Фабиан предпочел не обращать ни своего внимания, ни Абеля, на такие мелочи, посмотрел ему в глаза, поднес ладонь к его щеке, потянулся губами к его губам. Осторожно, на долю секунды, и снова отстранился.
– Он передает тебе привет, – пряча лицо у его шеи, пробормотал Фабиан. – Кстати, несмотря на всю свою хваленую хитрож…мудрость, он не требовал от меня дополнительного финансирования, а только рассказывал о своих успехах.
Он выпрямился, заглянул Абелю в глаза. Кажется, его не слышали. Не слушали. Фабиан не слышал – кожей ощущал, как отчаянно бьется пульс Абеля, яростней, чем перепуганная птица об окно. Зато он слышал свой пульс, глухим набатом отдававшийся в ушах. Он понимал, что не мешало бы отстраниться и либо разговор продолжить, либо – что либо, Фабиан не мог сказать, ибо абсурдно. Сама мысль о более близком телесном контакте казалась ему абсурдной, нелепой, не в последнюю очередь унижающей. С другой стороны, танцевал же Абель в свое время с девочкой-лаборанткой, с тетушкой Мелхолой, управлял тем экзоскелетом, не в последнюю очередь посредством нейроимпульсов, чувствовал же он что-то при этом, даже если и был закачан обезболивающими и стимулирующими средствами по самое «не могу». Неужели и сейчас нельзя помечтать о том, что могло бы быть, если бы не ..?
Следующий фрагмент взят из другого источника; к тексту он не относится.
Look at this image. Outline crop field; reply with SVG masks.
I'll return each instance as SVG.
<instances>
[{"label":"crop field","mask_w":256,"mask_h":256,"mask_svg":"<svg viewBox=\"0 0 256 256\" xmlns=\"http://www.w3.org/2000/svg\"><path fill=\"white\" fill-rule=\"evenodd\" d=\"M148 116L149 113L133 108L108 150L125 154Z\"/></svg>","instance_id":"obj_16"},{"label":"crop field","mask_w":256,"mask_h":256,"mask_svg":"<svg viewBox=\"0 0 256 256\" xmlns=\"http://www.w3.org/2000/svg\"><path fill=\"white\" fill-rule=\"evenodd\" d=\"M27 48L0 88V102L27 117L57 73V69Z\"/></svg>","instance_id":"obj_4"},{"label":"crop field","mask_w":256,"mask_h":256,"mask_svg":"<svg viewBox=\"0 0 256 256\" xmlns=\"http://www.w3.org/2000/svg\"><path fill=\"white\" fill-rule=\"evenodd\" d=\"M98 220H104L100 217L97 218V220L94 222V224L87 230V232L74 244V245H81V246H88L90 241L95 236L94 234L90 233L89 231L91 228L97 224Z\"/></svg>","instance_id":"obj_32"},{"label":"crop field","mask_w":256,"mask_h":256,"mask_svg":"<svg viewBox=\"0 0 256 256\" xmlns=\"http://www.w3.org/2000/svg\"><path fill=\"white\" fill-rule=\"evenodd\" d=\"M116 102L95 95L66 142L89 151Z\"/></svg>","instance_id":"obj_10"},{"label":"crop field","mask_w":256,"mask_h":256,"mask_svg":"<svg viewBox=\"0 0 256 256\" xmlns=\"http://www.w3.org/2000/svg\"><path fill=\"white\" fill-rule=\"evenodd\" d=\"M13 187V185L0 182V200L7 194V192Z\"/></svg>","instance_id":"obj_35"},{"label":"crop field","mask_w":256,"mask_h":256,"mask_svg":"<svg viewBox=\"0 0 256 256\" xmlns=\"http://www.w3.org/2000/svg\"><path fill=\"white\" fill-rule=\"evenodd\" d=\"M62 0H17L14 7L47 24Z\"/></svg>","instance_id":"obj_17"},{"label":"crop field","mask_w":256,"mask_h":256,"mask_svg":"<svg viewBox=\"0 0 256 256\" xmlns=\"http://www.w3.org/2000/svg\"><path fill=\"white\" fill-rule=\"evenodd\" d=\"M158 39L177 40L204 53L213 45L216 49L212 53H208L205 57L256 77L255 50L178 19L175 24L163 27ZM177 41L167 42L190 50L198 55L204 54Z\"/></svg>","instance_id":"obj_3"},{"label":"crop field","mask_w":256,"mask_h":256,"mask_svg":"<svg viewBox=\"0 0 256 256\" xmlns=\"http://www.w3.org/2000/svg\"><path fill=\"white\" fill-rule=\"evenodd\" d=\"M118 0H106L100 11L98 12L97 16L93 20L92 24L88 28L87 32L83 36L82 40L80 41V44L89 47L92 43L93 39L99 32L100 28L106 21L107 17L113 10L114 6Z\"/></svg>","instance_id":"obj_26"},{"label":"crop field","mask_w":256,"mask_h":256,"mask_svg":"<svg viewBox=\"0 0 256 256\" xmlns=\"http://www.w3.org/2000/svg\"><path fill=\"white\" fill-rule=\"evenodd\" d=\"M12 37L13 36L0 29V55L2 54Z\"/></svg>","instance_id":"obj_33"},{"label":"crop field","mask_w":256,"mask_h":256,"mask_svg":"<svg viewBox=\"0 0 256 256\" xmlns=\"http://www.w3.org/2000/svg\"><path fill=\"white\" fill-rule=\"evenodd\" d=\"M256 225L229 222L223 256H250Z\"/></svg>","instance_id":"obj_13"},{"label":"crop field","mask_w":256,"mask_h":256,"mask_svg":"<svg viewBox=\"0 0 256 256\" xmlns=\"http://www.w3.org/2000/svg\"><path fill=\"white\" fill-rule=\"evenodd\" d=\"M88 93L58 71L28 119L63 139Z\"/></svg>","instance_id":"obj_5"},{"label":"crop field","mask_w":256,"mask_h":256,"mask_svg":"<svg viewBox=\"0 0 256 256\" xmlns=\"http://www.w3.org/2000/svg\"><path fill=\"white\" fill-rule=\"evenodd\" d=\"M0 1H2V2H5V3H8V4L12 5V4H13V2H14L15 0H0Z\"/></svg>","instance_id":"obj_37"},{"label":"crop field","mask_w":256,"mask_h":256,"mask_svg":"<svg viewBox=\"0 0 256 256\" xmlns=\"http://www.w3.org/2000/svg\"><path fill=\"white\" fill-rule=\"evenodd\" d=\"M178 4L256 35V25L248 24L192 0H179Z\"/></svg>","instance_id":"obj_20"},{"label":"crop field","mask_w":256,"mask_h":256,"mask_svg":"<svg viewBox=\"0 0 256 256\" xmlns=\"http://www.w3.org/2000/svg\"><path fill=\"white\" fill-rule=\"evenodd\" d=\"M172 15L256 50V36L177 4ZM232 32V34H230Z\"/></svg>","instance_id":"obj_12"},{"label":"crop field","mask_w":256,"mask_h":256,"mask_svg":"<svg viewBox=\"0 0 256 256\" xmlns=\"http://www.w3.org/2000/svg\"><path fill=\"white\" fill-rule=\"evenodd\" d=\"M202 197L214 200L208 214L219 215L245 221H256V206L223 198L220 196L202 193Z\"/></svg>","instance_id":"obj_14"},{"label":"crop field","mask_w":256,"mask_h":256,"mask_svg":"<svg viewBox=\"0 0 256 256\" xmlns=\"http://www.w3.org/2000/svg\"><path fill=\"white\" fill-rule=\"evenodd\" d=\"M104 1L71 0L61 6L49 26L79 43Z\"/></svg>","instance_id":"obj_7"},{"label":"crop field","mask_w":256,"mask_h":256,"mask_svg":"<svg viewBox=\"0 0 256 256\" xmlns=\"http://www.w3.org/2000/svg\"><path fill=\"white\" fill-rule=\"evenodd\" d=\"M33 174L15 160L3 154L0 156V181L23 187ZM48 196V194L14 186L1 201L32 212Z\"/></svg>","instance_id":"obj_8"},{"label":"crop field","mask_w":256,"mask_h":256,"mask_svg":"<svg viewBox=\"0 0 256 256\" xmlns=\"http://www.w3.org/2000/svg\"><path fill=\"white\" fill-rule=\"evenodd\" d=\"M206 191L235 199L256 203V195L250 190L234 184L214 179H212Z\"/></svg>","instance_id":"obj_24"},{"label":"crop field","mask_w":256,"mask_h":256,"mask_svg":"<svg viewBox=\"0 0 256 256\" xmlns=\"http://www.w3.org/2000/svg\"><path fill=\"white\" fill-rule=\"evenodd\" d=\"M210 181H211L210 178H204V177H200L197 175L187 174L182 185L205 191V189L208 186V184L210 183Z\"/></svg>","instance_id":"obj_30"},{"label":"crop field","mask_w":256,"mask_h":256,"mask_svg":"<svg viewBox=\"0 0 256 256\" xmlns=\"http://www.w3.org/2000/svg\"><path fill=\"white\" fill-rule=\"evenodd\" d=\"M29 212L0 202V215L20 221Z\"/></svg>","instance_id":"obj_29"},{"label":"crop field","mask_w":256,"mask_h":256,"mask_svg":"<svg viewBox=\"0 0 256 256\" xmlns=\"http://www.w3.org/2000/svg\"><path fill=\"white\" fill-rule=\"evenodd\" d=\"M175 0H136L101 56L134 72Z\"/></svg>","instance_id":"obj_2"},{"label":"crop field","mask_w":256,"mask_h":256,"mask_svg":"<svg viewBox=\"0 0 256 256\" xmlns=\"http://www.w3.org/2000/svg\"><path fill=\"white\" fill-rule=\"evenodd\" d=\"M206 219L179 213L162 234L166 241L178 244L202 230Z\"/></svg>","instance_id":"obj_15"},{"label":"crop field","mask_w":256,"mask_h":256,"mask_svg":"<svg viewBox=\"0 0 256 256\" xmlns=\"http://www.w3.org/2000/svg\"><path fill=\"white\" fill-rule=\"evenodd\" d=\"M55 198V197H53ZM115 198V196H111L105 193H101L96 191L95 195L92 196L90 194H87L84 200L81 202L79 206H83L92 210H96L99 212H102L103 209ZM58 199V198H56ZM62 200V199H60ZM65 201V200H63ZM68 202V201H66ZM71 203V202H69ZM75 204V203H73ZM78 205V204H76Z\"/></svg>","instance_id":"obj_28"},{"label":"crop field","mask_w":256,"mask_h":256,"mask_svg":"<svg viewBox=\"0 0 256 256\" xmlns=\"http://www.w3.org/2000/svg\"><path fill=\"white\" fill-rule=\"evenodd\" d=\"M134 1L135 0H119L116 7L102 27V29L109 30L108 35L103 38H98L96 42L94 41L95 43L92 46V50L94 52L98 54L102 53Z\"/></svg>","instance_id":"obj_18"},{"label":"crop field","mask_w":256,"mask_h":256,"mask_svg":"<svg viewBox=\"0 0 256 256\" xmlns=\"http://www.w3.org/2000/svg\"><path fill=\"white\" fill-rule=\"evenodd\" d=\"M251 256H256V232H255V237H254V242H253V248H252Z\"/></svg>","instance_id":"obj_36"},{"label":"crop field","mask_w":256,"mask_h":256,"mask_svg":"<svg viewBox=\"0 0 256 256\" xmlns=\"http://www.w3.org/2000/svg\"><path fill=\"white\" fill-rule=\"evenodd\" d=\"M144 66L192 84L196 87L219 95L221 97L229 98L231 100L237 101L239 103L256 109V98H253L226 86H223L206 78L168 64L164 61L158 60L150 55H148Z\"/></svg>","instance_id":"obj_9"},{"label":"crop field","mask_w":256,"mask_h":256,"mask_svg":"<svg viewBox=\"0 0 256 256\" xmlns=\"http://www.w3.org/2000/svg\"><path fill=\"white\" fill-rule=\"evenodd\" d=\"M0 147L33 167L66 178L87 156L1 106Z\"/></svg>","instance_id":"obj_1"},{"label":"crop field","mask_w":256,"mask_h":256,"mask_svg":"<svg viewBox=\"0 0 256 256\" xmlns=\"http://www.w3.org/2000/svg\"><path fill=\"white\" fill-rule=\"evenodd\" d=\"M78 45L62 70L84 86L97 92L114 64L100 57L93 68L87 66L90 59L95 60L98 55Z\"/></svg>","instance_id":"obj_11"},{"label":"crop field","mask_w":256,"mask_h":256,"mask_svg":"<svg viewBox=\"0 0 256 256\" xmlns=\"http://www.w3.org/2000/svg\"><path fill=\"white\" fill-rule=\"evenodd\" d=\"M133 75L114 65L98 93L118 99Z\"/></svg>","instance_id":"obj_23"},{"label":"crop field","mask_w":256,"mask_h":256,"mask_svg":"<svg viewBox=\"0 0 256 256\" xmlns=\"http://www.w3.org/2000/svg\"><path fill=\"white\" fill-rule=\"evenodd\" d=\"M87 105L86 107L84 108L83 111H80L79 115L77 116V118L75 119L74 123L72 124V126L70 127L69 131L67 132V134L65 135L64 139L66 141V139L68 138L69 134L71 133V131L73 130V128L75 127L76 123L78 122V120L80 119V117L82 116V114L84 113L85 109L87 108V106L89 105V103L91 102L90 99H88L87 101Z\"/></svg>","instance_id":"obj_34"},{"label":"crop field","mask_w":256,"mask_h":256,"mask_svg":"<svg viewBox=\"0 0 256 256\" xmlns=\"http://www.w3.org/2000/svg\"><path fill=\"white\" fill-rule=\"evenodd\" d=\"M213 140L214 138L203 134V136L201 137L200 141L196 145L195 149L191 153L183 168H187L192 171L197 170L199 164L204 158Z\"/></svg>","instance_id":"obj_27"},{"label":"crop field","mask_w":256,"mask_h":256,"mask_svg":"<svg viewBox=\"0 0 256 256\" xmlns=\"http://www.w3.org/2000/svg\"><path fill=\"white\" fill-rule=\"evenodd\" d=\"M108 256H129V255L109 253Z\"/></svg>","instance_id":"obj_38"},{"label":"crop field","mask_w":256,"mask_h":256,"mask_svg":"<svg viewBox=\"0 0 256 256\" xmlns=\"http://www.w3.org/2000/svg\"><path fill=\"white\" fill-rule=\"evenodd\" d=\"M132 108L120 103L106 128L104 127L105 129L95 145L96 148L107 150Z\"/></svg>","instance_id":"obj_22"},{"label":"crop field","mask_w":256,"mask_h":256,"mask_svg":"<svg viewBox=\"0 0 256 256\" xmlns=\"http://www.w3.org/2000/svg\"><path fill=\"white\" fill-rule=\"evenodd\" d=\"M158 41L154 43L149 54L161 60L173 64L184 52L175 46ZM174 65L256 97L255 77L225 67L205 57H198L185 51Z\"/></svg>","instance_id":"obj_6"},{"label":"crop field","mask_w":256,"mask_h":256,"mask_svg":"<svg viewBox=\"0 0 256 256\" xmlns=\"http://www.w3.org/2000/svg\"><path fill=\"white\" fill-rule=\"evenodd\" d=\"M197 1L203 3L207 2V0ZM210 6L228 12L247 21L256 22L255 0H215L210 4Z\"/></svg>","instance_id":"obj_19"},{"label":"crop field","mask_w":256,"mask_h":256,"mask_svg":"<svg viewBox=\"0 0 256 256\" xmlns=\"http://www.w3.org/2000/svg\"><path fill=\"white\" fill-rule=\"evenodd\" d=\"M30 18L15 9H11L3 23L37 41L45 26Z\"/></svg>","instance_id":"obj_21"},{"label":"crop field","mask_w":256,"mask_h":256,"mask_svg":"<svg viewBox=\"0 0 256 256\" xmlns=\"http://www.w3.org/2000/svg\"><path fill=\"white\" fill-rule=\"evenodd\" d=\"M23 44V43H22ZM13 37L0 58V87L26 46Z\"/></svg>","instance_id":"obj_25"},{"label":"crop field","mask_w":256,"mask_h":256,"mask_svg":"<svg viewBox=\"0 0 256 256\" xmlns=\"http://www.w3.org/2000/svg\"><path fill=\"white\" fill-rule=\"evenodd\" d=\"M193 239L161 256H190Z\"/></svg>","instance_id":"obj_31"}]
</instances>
Абель смотрел на него круглыми глазами: ему было страшно, жутко, он робел, он боялся. Не верил. Пугался совершенно новых эмоций, о которых если и знал, то никогда, никогда не смел примерять на себя. Кажется, его глаза наполнились слезами. Фабиан сжал веки, чтобы дать ему пару секунд передышки, и снова потянулся к губам – уж они-то у него были подвижными. Он осторожно провел языком по ним, ухватился зубами за нижнюю губу, легонько сжал их и снова провел по губе Абеля языком. Открыл глаза, чтобы его сбили с ног эмоции – щемящая нежность, восхищение, жадность, чтобы по нему волной прокатилась дрожь: Абель сидел, закрыв глаза, затаив дыхание, ждал – упивался.